In fact, CNN reported that there have been several cases of people going into cardiac arrest after consuming more than one energy drink, the reason being that taurine can affect the levels of water within your blood, causing blood to become a little thicker.
This combined with mass amounts of caffeine can put strain on an otherwise perfectly healthy heart.

Experts recommend keeping your caffeine intake to 400 milligrams or less, which may sound like a lot, but that is the amount of caffeine contained in two servings of common beverages such as 5 Hour Energy, and that is only the recommended amount for healthy adults.
The American Academy of Pediatrics states that anyone below the age of 18 should consume no more than 100 milligrams in a day, (far less for children under 12).
Sodas are no different, with mass amounts of sugar, and caffeine, soda can contribute to an abundance of health issues.
In fact, a study conducted by the Harvard School of Public Health found that people who consume 1 to 2 cans or more a day have a 26% greater risk of developing type 2 diabetes.
The same study also found that drinking too much soda contributed to heart disease. Even small amounts of soda consumed regularly can negatively impact one’s health.
Energy drinks and sodas are not the only caffeinated beverage that should be monitored (coffee addicts, we’re looking at you).
While coffee may be considered a relatively healthy addiction, it should still be enjoyed in moderation, for reasons similar to energy drinks.
Consuming too much coffee (more than 4 cups) can lead to jitteriness, anxiety, irregular sleeping patterns, and even heart palpitations, which are all symptoms of having too much caffeine.
Beyond just caffeine, you heighten your risk if you are someone who enjoys jazzing up your coffee with sugar, syrup, or heavy creams.
These beverages tend to contain loads of calories, which combined with caffeine, are unhealthy if consumed regularly.
Now that we have ruined your life by taking away all of your fun drinks, we would like to offer you some alternatives to help you beat mid-afternoon drowsiness!
When you begin to feel your eyes get heavy, try implementing these tricks before reaching for your beverage of choice:

Make sure your workspace is well lit
By keeping your office / desk bright, your body will naturally feel more energized; natural light is especially great for helping keep people alert.

Get some fresh air
Sometimes all that is necessary to feel re-energized is a quick walk outside to enjoy some fresh air, the change of scenery and the sudden movement will remind your body that it is still daytime and it should be awake.

Stretch
If the outside weather does not permit you taking a quick walk outside, or if you are pressed for time on an assignment, stand at your desk and perform a few quick stretches.

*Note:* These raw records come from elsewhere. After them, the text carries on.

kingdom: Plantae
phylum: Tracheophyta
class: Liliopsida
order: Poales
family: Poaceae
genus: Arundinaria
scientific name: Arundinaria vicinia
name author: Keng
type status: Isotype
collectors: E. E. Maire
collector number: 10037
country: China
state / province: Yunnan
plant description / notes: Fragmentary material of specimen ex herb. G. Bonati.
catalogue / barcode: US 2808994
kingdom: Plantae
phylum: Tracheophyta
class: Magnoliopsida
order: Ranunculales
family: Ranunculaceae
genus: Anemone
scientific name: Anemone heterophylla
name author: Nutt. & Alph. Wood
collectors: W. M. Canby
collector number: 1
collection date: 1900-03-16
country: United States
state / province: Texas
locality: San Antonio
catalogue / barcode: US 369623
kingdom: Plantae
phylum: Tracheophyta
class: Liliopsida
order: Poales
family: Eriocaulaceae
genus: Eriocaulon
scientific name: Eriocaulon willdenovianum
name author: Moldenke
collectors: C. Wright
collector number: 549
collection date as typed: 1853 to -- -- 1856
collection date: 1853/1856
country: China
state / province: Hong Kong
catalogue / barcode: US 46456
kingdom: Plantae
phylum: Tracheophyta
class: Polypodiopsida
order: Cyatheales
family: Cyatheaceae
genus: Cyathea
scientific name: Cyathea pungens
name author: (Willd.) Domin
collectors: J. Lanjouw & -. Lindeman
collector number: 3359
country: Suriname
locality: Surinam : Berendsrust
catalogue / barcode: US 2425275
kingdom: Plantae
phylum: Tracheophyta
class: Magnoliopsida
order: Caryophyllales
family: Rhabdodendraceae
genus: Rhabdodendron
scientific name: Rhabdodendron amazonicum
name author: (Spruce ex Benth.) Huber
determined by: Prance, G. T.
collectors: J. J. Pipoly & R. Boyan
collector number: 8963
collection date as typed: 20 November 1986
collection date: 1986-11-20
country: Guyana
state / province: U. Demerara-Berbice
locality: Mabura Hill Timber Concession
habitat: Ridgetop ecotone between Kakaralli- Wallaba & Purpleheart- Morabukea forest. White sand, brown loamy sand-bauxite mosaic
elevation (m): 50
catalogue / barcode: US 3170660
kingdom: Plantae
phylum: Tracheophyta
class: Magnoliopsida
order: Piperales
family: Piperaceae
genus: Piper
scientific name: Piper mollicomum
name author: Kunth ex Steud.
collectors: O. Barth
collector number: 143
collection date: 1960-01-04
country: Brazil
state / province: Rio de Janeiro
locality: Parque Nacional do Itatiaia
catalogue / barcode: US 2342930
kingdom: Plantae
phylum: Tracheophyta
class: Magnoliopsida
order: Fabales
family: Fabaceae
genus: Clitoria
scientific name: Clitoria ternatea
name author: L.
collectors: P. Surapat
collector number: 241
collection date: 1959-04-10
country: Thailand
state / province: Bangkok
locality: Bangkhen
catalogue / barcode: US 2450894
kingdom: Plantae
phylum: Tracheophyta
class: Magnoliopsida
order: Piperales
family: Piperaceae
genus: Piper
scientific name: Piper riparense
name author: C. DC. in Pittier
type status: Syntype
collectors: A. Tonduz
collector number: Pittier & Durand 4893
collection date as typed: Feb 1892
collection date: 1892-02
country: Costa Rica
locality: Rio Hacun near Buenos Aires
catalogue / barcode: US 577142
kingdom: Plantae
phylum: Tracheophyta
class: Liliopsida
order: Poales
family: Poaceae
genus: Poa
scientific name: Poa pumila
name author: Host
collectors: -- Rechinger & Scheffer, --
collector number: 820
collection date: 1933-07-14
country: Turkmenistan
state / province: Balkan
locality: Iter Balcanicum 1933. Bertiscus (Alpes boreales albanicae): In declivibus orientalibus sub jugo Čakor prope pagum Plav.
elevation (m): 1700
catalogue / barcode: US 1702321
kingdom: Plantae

This will get your blood pumping (in a healthy way). Yes, your coworkers may make fun of you a bit, but the jokes on them, because your body is a caffeine-free temple.

Drink like a fish
And by that we mean drink more water. Dehydration can lead to drowsiness and make it more difficult to work, try trading in your favorite caffeinated beverage for some refreshing water.

Snacks, snacks, and more snacks
Eating healthy snacks during the day can help keep your blood sugar steady which in turn, will help you feel more alert. Next time you start to feel sleepy, reach for a protein filled snack like peanut butter and crackers or yogurt. Added bonus, it is difficult to fall asleep while you are eating.

Energizing smells can help keep you awake
Keep a scented candle, hand lotion or natural oils on your desk for when you need an extra boost of energy. Look for citrusy scents or a sharp scent like pine or peppermint to keep you feeling focused.

Turn up your tunes
Try keeping a pair of headphones nearby to plug into some of your favorite music when you begin to feel drowsy. Choose something with a strong bass or upbeat tune so that you don’t accidentally lull yourself to sleep.
The next time you begin to feel tired, try out some of these tips before reaching for your favorite caffeinated beverage. While it is okay to indulge every now and then, ultimately, your body will thank you if you begin to implement a few healthy habits to remain attentive during the day.